Buffer before overflow: 100 experiences
Buffer after adding 10 more: 100 experiences

✅ Buffer automatically removed oldest experiences!
Buffer stays at capacity: 100


## 8. Sample Multiple Batches

In training, we'll sample many batches. Let's test that.

In [28]:
# Sample 5 different batches
batch_size = 8

print(f"Sampling {5} batches of size {batch_size}:\n")

for i in range(5):
    states, actions, rewards, next_states, dones = buffer.sample(batch_size)
    
    print(f"Batch {i+1}:")
    print(f"  Actions: {actions}")
    print(f"  Rewards: {rewards}")
    print(f"  Avg reward: {rewards.mean():.3f}")
    print()

Sampling 5 batches of size 8:

Batch 1:
  Actions: [0 6 2 3 6 5 0 1]
  Rewards: [nan nan nan nan nan nan nan nan]
  Avg reward: nan

Batch 2:
  Actions: [4 4 3 6 5 3 1 5]
  Rewards: [nan nan nan nan nan nan nan nan]
  Avg reward: nan

Batch 3:
  Actions: [5 6 5 1 4 4 6 0]
  Rewards: [nan nan nan nan nan nan nan nan]
  Avg reward: nan

Batch 4:
  Actions: [2 1 0 6 5 0 2 4]
  Rewards: [nan nan nan nan nan nan nan nan]
  Avg reward: nan

Batch 5:
  Actions: [1 6 4 6 6 3 2 3]
  Rewards: [nan nan nan nan nan nan nan nan]
  Avg reward: nan



## 9. Clear Buffer

Test the clear functionality

In [29]:
print(f"Buffer before clear: {len(buffer)} experiences")

buffer.clear()

print(f"Buffer after clear: {len(buffer)} experiences")
print(f"Buffer stats: {buffer.get_stats()}")
print(f"\n✅ Buffer successfully cleared!")

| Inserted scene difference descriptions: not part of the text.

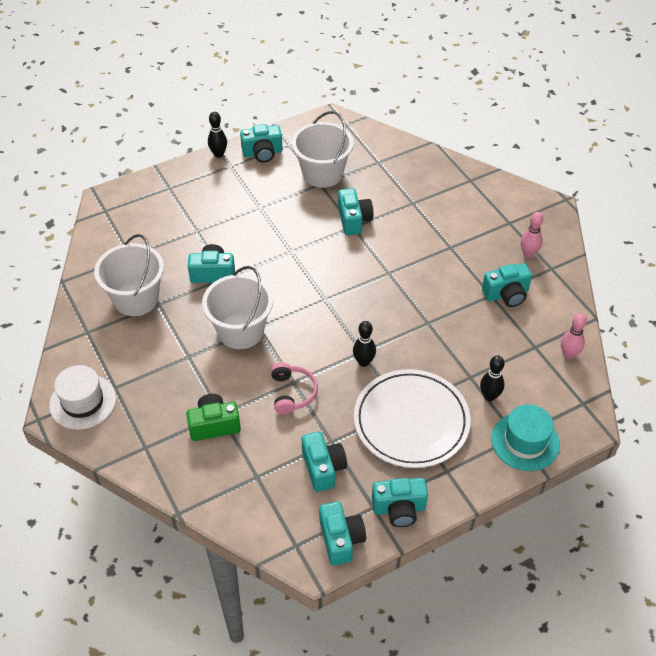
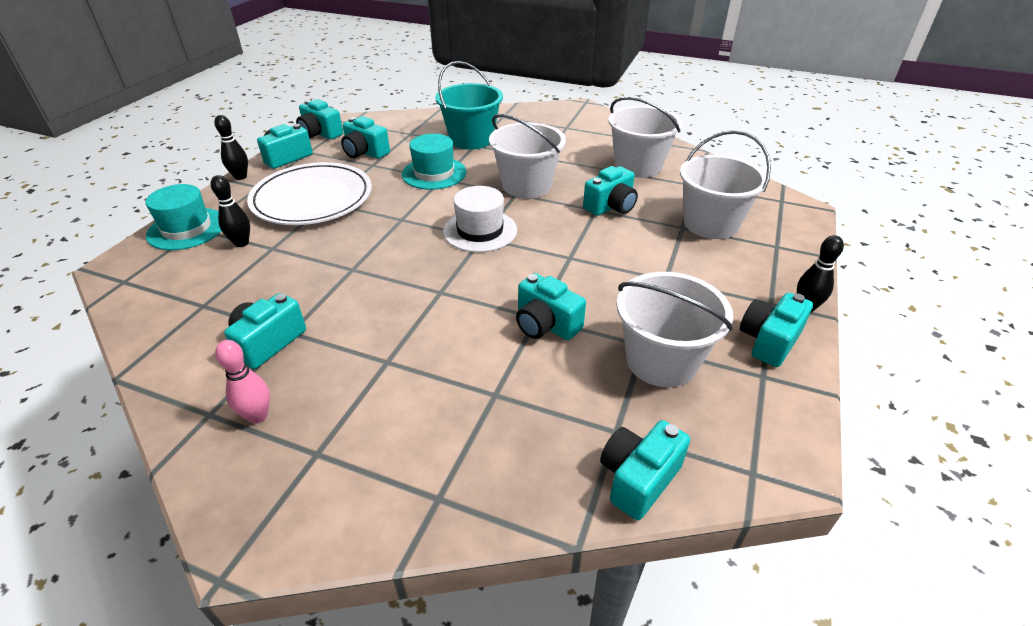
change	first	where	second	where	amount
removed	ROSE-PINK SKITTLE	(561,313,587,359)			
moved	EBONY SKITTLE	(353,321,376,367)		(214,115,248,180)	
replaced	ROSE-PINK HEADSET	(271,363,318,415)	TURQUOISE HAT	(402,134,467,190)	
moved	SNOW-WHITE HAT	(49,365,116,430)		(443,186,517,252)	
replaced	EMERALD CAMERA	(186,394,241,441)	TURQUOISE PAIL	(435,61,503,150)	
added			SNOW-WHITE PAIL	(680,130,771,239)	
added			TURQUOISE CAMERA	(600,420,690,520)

Buffer before clear: 100 experiences
Buffer after clear: 0 experiences
Buffer stats: {'size': 0, 'capacity': 100, 'utilization': 0.0, 'is_full': False}

✅ Buffer successfully cleared!


## Summary

You've successfully tested the DQN Replay Buffer! Key takeaways:

1. ✅ Buffer stores experiences as tuples: `(state, action, reward, next_state, done)`
2. ✅ `add()` stores new experiences
3. ✅ `sample()` returns random batches for training
4. ✅ Buffer automatically removes oldest when full
5. ✅ `is_ready()` checks if enough data for training
6. ✅ `get_stats()` provides buffer statistics
7. ✅ `clear()` empties the buffer

**Next Steps:**
- Implement DQN Value Network (neural network)
- Implement DQN Agent (uses buffer + network)
- Train DQN agent to play Connect 4!